Ménager l'aile radicale du parti de l'éléphant
La capacité de Boehner à accepter le compromis est caractéristique de la définition que donne le sénateur démocrate Barney Frank du conservateur traditionnel bon teint. Une culture politique qui risque de lui poser quelques problèmes à l’heure où il doit composer avec les élus républicains soutenus par le Tea Party qui ont intégré la Chambre des représentants en novembre dernier.
Toutefois, en habile politicien, Boehner fait tout pour ménager ses rapports avec la frange la plus radicale du parti de l'éléphant. Lors de ses récentes interventions, il a adopté un ton plus vigoureux, qualifiant par exemple la réforme du système américain de santé conduite par Barack Obama de "monstruosité". Devenu président de la Chambre des représentants, il a par ailleurs annoncé deux mesures chères aux membres du Tea Party : la fin du recours aux fonds spéciaux réservés au financement de certains projets par les élus républicains de l’institution d’une part ; la fin de l’utilisation d’avions militaires pour ses déplacements intérieurs d’autre part, comme le faisait son prédécesseur à ce poste, la démocrate Nancy Pelosi.
Dans ses discours, Boehner prend également le soin d’insister davantage sur son propre parcours, expliquant qu’il a fait carrière en s’appuyant sur le mythe du "self made man", une valeur chère au Tea Party. Né en 1949 à Cincinnati (Ohio), celui-ci a grandi dans un milieu modeste et catholique (ses parents étaient des "démocrates tendance Kennedy"). L'homme raconte souvent que, dans sa jeunesse, il a longtemps travaillé dans le bar de son père comme balayeur, ce qui lui aurait permis de développer des compétences qui se révèlent très utiles aujourd'hui : "Apprendre à composer avec le caractère de chaque personne qui passe la porte du bar".

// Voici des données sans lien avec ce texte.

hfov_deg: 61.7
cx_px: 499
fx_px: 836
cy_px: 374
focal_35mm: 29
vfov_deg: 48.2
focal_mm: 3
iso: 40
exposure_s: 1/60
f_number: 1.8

Contraint de travailler pour financer ses études - il est le seul de sa famille à avoir décroché un diplôme -, Boehner a d'abord fait du gardiennage avant d'intégrer une entreprise spécialisée dans le plastique dont il a gravi les échelons jusqu’à en occuper la présidence.
Un militantisme qui remonte aux années 1980
À trente ans, il épouse Debbie Gunlack, une secrétaire qui lui a donné deux filles, et gagne déjà 74 000 dollars par an... Celui-ci raconte que ce sont les impôts exorbitants que l’État prélevait alors sur son salaire qui l’ont poussé dans les bras du libéralisme, puis à prendre sa carte chez les républicains et à en porter les couleurs dans l’Ohio lors des élections locales de 1984.

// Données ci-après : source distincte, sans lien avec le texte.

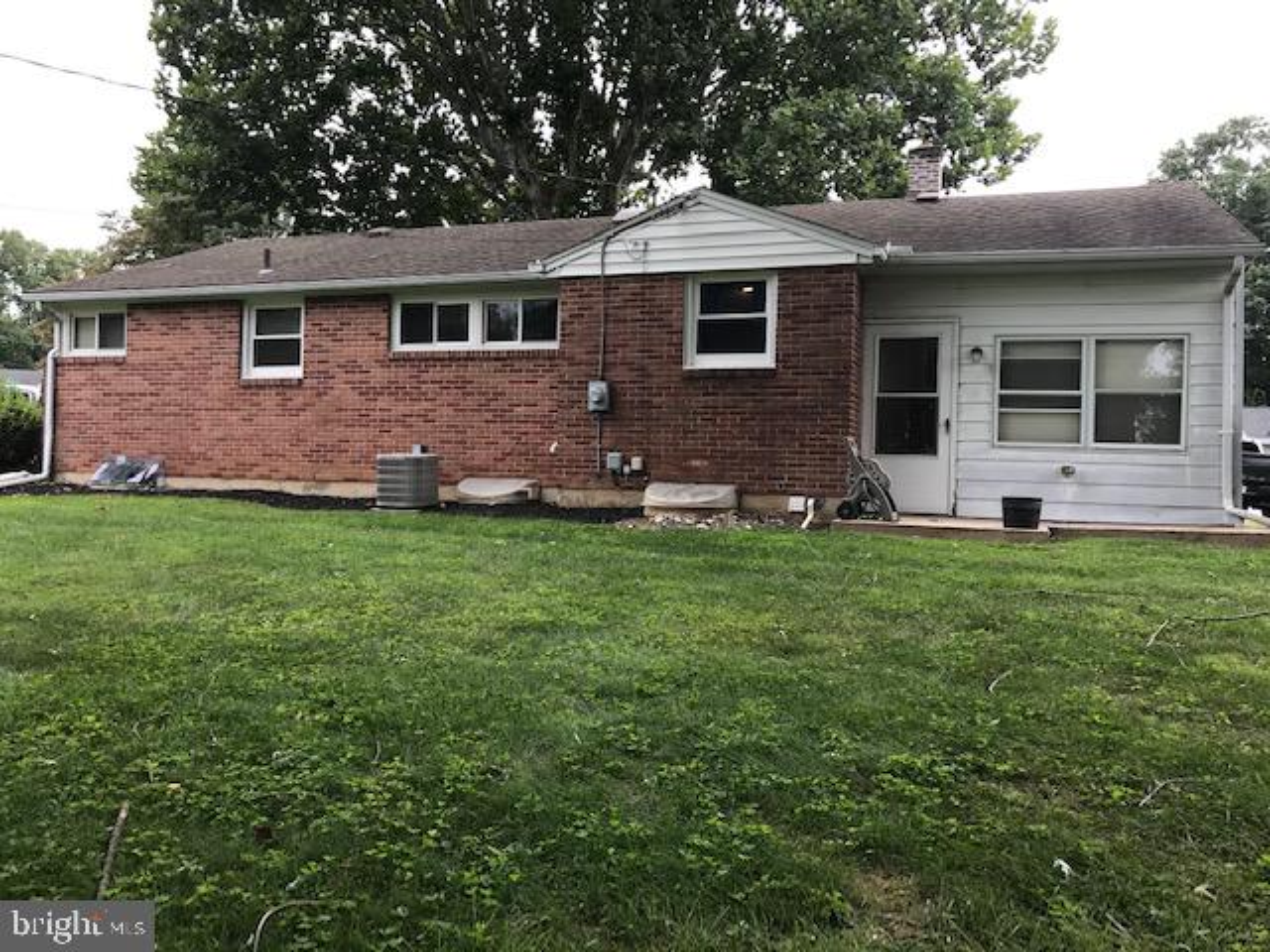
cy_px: 476
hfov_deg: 63.4
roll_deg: -1.1
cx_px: 635
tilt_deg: -0.3
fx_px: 1027
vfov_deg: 49.7
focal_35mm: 28
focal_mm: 3.99
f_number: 1.8
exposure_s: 1/268
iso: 20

Vingt-six ans plus tard, Boehner est plus puissant que jamais. Mais, devenu le symbole de son parti, il s'en trouve plus vulnérable aussi. Fin avril, un sondage mené par Gallup a montré, en effet, que sa cote de popularité avait chuté de 42 % à 34 % en quatre mois.
Au mois de juillet, une série d'enquêtes a en outre démontré que les Américains imputaient la crise de la dette aux républicains, plus qu’à l’administration Obama. Pour certains analystes, Boehner "paie ainsi l’addition" d'avoir suivi le Tea Party dans sa croisade contre le plan de l’administration Obama.
En définitive, qu'il parvienne ou non à faire adopter son plan de réduction de la dette par la Chambre des représentants, John Boehner pourrait voir son image ressortir sévèrement écornée de la bataille qu'il livre actuellement à Barack Obama, estime Thomas Mann. "Qui va sortir indemne de cette lutte imprudente et désastreuse : les États-Unis et l’économie mondiale, ou l’image de leader de Boehner ?", s’interroge ainsi le spécialiste, avant d'embrayer : "Ni l'un, ni l'autre. L'un des deux paiera forcément les pots cassés."